Daniel was kind of restless during the movie, but did he ever come alive at the climax. It’s really entertaining, with Harris’s stunt double creating all kinds of skiing chaos while Foster leads police on a wild chase across Los Angeles landmarks. I’m almost positive they take the family’s red VW bug down the same staircase that David Janssen’s stunt double went down on a motorcycle in the Harry O pilot a couple of years earlier. Then they invariably end up in the concrete-channeled Los Angeles River, where they successfully avoid running into any model shoots or giant ants and the funniest thing that Daniel has ever seen happens: one of the police cars gets squashed triangular by one of the tunnels.

Almost immediately, this gag became the second-funniest thing he’d ever seen, because the final remaining police car gets cleaved in half when it runs into a concrete fork in the river, the driver’s side running up the left channel, and the passenger side running up the right.
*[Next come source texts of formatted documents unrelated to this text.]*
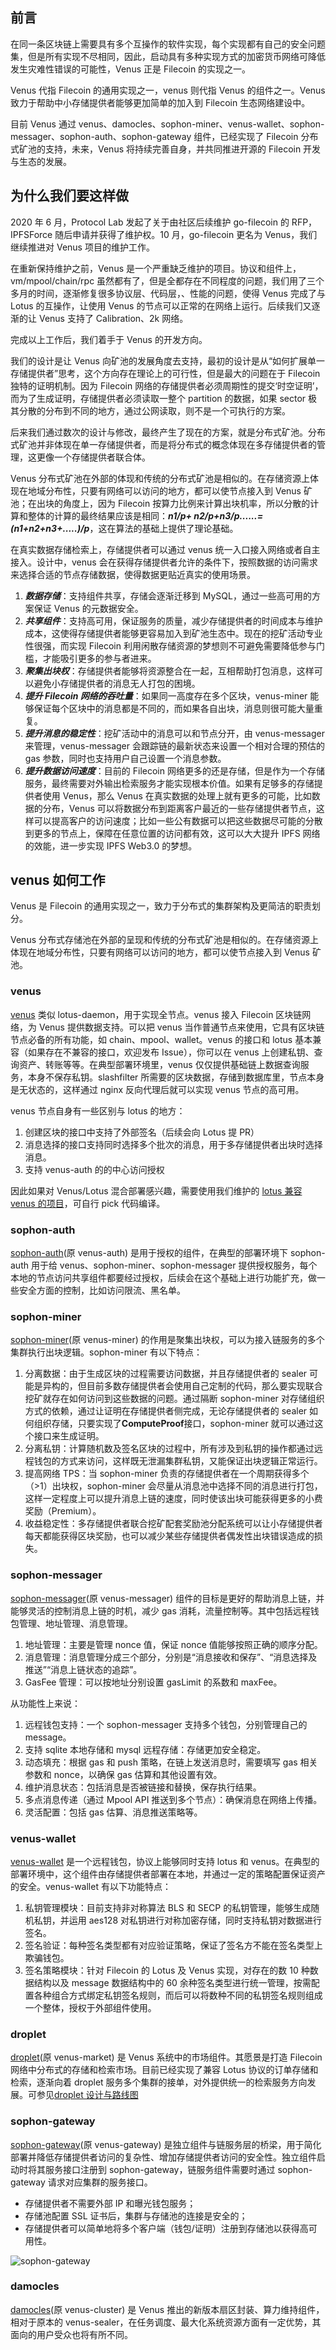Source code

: ## 前言

在同一条区块链上需要具有多个互操作的软件实现，每个实现都有自己的安全问题集，但是所有实现不尽相同，因此，启动具有多种实现方式的加密货币网络可降低发生灾难性错误的可能性，Venus 正是 Filecoin 的实现之一。

Venus 代指 Filecoin 的通用实现之一，venus 则代指 Venus 的组件之一。Venus 致力于帮助中小存储提供者能够更加简单的加入到 Filecoin 生态网络建设中。

目前 Venus 通过 venus、damocles、sophon-miner、venus-wallet、sophon-messager、sophon-auth、sophon-gateway 组件，已经实现了 Filecoin 分布式矿池的支持，未来，Venus 将持续完善自身，并共同推进开源的 Filecoin 开发与生态的发展。

## 为什么我们要这样做

2020 年 6 月，Protocol Lab 发起了关于由社区后续维护 go-filecoin 的 RFP，IPFSForce 随后申请并获得了维护权。10 月，go-filecoin 更名为 Venus，我们继续推进对 Venus 项目的维护工作。

在重新保持维护之前，Venus 是一个严重缺乏维护的项目。协议和组件上，vm/mpool/chain/rpc 虽然都有了，但是全都存在不同程度的问题，我们用了三个多月的时间，逐渐修复很多协议层、代码层，、性能的问题，使得 Venus 完成了与 Lotus 的互操作，让使用 Venus 的节点可以正常的在网络上运行。后续我们又逐渐的让 Venus 支持了 Calibration、2k 网络。

完成以上工作后，我们着手于 Venus 的开发方向。

我们的设计是让 Venus 向矿池的发展角度去支持，最初的设计是从“如何扩展单一存储提供者”思考，这个方向存在理论上的可行性，但是最大的问题在于 Filecoin 独特的证明机制。因为 Filecoin 网络的存储提供者必须周期性的提交‘时空证明’，而为了生成证明，存储提供者必须读取一整个 partition 的数据，如果 sector 极其分散的分布到不同的地方，通过公网读取，则不是一个可执行的方案。

后来我们通过数次的设计与修改，最终产生了现在的方案，就是分布式矿池。分布式矿池并非体现在单一存储提供者，而是将分布式的概念体现在多存储提供者的管理，这更像一个存储提供者联合体。

Venus 分布式矿池在外部的体现和传统的分布式矿池是相似的。在存储资源上体现在地域分布性，只要有网络可以访问的地方，都可以使节点接入到 Venus 矿池；在出块的角度上，因为 Filecoin 按算力比例来计算出块机率，所以分散的计算和整体的计算的最终结果应该是相同：***n1/p+ n2/p+n3/p......= (n1+n2+n3+.....)/p***，这在算法的基础上提供了理论基础。

在真实数据存储检索上，存储提供者可以通过 venus 统一入口接入网络或者自主接入。设计中，venus 会在获得存储提供者允许的条件下，按照数据的访问需求来选择合适的节点存储数据，使得数据更贴近真实的使用场景。

1. ***数据存储***：支持组件共享，存储会逐渐迁移到 MySQL，通过一些高可用的方案保证 Venus 的元数据安全。
2. ***共享组件***：支持高可用，保证服务的质量，减少存储提供者的时间成本与维护成本，这使得存储提供者能够更容易加入到矿池生态中。现在的挖矿活动专业性很强，而实现 Filecoin 利用闲散存储资源的梦想则不可避免需要降低参与门槛，才能吸引更多的参与者进来。
3. ***聚集出块权***：存储提供者能够将资源整合在一起，互相帮助打包消息，这样可以避免小存储提供者的消息无人打包的困境。
4. ***提升 Filecoin 网络的吞吐量***：如果同一高度存在多个区块，venus-miner 能够保证每个区块中的消息都是不同的，而如果各自出块，消息则很可能大量重复。
5. ***提升消息的稳定性***：挖矿活动中的消息可以和节点分开，由 venus-messager 来管理，venus-messager 会跟踪链的最新状态来设置一个相对合理的预估的 gas 参数，同时也支持用户自己设置一个消息参数。
6. ***提升数据访问速度***：目前的 Filecoin 网络更多的还是存储，但是作为一个存储服务，最终需要对外输出检索服务才能实现根本价值。如果有足够多的存储提供者使用 Venus，那么 Venus 在真实数据的处理上就有更多的可能，比如数据的分布，Venus 可以将数据分布到距离客户最近的一些存储提供者节点，这样可以提高客户的访问速度；比如一些公有数据可以把这些数据尽可能的分散到更多的节点上，保障在任意位置的访问都有效，这可以大大提升 IPFS 网络的效能，进一步实现 IPFS Web3.0 的梦想。

## venus 如何工作

Venus 是 Filecoin 的通用实现之一，致力于分布式的集群架构及更简洁的职责划分。

Venus 分布式存储池在外部的呈现和传统的分布式矿池是相似的。在存储资源上体现在地域分布性，只要有网络可以访问的地方，都可以使节点接入到 Venus 矿池。

### venus

[venus](https://github.com/filecoin-project/venus) 类似 lotus-daemon，用于实现全节点。venus 接入 Filecoin 区块链网络，为 Venus 提供数据支持。可以把 venus 当作普通节点来使用，它具有区块链节点必备的所有功能，如 chain、mpool、wallet。venus 的接口和 lotus 基本兼容（如果存在不兼容的接口，欢迎发布 Issue），你可以在 venus 上创建私钥、查询资产、转账等等。在典型部署环境里，venus 仅仅提供基础链上数据查询服务，本身不保存私钥。slashfilter 所需要的区块数据，存储到数据库里，节点本身是无状态的，这样通过 nginx 反向代理后就可以实现 venus 节点的高可用。

venus 节点自身有一些区别与 lotus 的地方：

1. 创建区块的接口中支持了外部签名（后续会向 Lotus 提 PR）
2. 消息选择的接口支持同时选择多个批次的消息，用于多存储提供者出块时选择消息。
3. 支持 venus-auth 的的中心访问授权

因此如果对 Venus/Lotus 混合部署感兴趣，需要使用我们维护的 [lotus 兼容 venus 的项目](https://github.com/ipfs-force-community/lotus/releases)，可自行 pick 代码编译。

### sophon-auth

[sophon-auth](https://github.com/ipfs-force-community/sophon-auth)(原 venus-auth) 是用于授权的组件，在典型的部署环境下 sophon-auth 用于给 venus、sophon-miner、sophon-messager 提供授权服务，每个本地的节点访问共享组件都要经过授权，后续会在这个基础上进行功能扩充，做一些安全方面的控制，比如访问限流、黑名单。

### sophon-miner

[sophon-miner](https://github.com/ipfs-force-community/sophon-miner)(原 venus-miner) 的作用是聚集出块权，可以为接入链服务的多个集群执行出块逻辑。sophon-miner 有以下特点：

1. 分离数据：由于生成区块的过程需要访问数据，并且存储提供者的 sealer 可能是异构的，但目前多数存储提供者会使用自己定制的代码，那么要实现联合挖矿就存在如何访问到这些数据的问题。通过隔断 sophon-miner 对存储组织方式的依赖，通过让证明在存储提供者侧完成，无论存储提供者的 sealer 如何组织存储，只要实现了**ComputeProof**接口，sophon-miner 就可以通过这个接口来生成证明。
2. 分离私钥：计算随机数及签名区块的过程中，所有涉及到私钥的操作都通过远程钱包的方式来访问，这样既无泄漏集群私钥，又能保证出块逻辑正常运行。
3. 提高网络 TPS：当 sophon-miner 负责的存储提供者在一个周期获得多个（>1）出块权，sophon-miner 会尽量从消息池中选择不同的消息进行打包，这样一定程度上可以提升消息上链的速度，同时使该出块可能获得更多的小费奖励（Premium）。
4. 收益稳定性：多存储提供者联合挖矿配套奖励池分配系统可以让小存储提供者每天都能获得区块奖励，也可以减少某些存储提供者偶发性出块错误造成的损失。

### sophon-messager

[sophon-messager](https://github.com/ipfs-force-community/sophon-messager)(原 venus-messager) 组件的目标是更好的帮助消息上链，并能够灵活的控制消息上链的时机，减少 gas 消耗，流量控制等。其中包括远程钱包管理、地址管理、消息管理。 

1. 地址管理：主要是管理 nonce 值，保证 nonce 值能够按照正确的顺序分配。
2. 消息管理：消息管理分成三个部分，分别是“消息接收和保存”、“消息选择及推送”“消息上链状态的追踪”。
3. GasFee 管理：可以按地址分别设置 gasLimit 的系数和 maxFee。

从功能性上来说：
1. 远程钱包支持：一个 sophon-messager 支持多个钱包，分别管理自己的 message。
2. 支持 sqlite 本地存储和 mysql 远程存储：存储更加安全稳定。
3. 动态填充：根据 gas 和 push 策略，在链上发送消息时，需要填写 gas 相关参数和 nonce，以确保 gas 估算和其他设置有效。
4. 维护消息状态：包括消息是否被链接和替换，保存执行结果。
5. 多点消息传递（通过 Mpool API 推送到多个节点）：确保消息在网络上传播。
6. 灵活配置：包括 gas 估算、消息推送策略等。

### venus-wallet

[venus-wallet](https://github.com/filecoin-project/venus-wallet) 是一个远程钱包，协议上能够同时支持 lotus 和 venus。在典型的部署环境中，这个组件由存储提供者部署在本地，并通过一定的策略配置保证资产的安全。venus-wallet 有以下功能特点：

1. 私钥管理模块：目前支持非对称算法 BLS 和 SECP 的私钥管理，能够生成随机私钥，并运用 aes128 对私钥进行对称加密存储，同时支持私钥对数据进行签名。
2. 签名验证：每种签名类型都有对应验证策略，保证了签名方不能在签名类型上欺骗钱包。
3. 签名策略模块：针对 Filecoin 的 Lotus 及 Venus 实现，对存在的数 10 种数据结构以及 message 数据结构中的 60 余种签名类型进行统一管理，按需配置各种组合方式绑定私钥签名规则，而后可以将数种不同的私钥签名规则组成一个整体，授权于外部组件使用。


### droplet

[droplet](https://github.com/ipfs-force-community/droplet)(原 venus-market) 是 Venus 系统中的市场组件。其愿景是打造 Filecoin 网络中分布式的存储和检索市场。目前已经实现了兼容 Lotus 协议的订单存储和检索，逐渐向着 droplet 服务多个集群的接单，对外提供统一的检索服务方向发展。可参见[droplet 设计与路线图](https://github.com/filecoin-project/venus/blob/master/documentation/en/venus-market-design-roadmap.md)

### sophon-gateway

[sophon-gateway](https://github.com/ipfs-force-community/sophon-gateway)(原 venus-gateway) 是独立组件与链服务层的桥梁，用于简化部署并降低存储提供者访问的复杂性、增加存储提供者访问的安全性。独立组件启动时将其服务接口注册到 sophon-gateway，链服务组件需要时通过 sophon-gateway 请求对应集群的服务接口。

- 存储提供者不需要外部 IP 和曝光钱包服务；
- 存储池配置 SSL 证书后，集群与存储池的连接是安全的；
- 存储提供者可以简单地将多个客户端（钱包/证明）注册到存储池以获得高可用性。

![sophon-gateway](../../../docs/.vuepress/public/venus-gateway-system-design.png)

### damocles 

[damocles](https://github.com/ipfs-force-community/damocles)(原 venus-cluster) 是 Venus 推出的新版本扇区封装、算力维持组件，相对于原本的 venus-sealer，在任务调度、最大化系统资源方面有一定优势，其面向的用户受众也将有所不同。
I have never heard this kid laugh so hard. When he’s old enough for me to let him hear Jackie Gleason swearing for a hundred minutes, he is going to die laughing over Smokey & the Bandit.

Perhaps it’s a bit wrong for Foster, Harris, and Astin – never mind a pretty deep bench of recognizable supporting players including Ruth Buzzi, Sorrell Booke, Marc McClure, Dick Van Patten, Alan Oppenheimer, and Al Molinaro – to get totally upstaged by stunt drivers and gimmick cars, but he is only four, dear readers!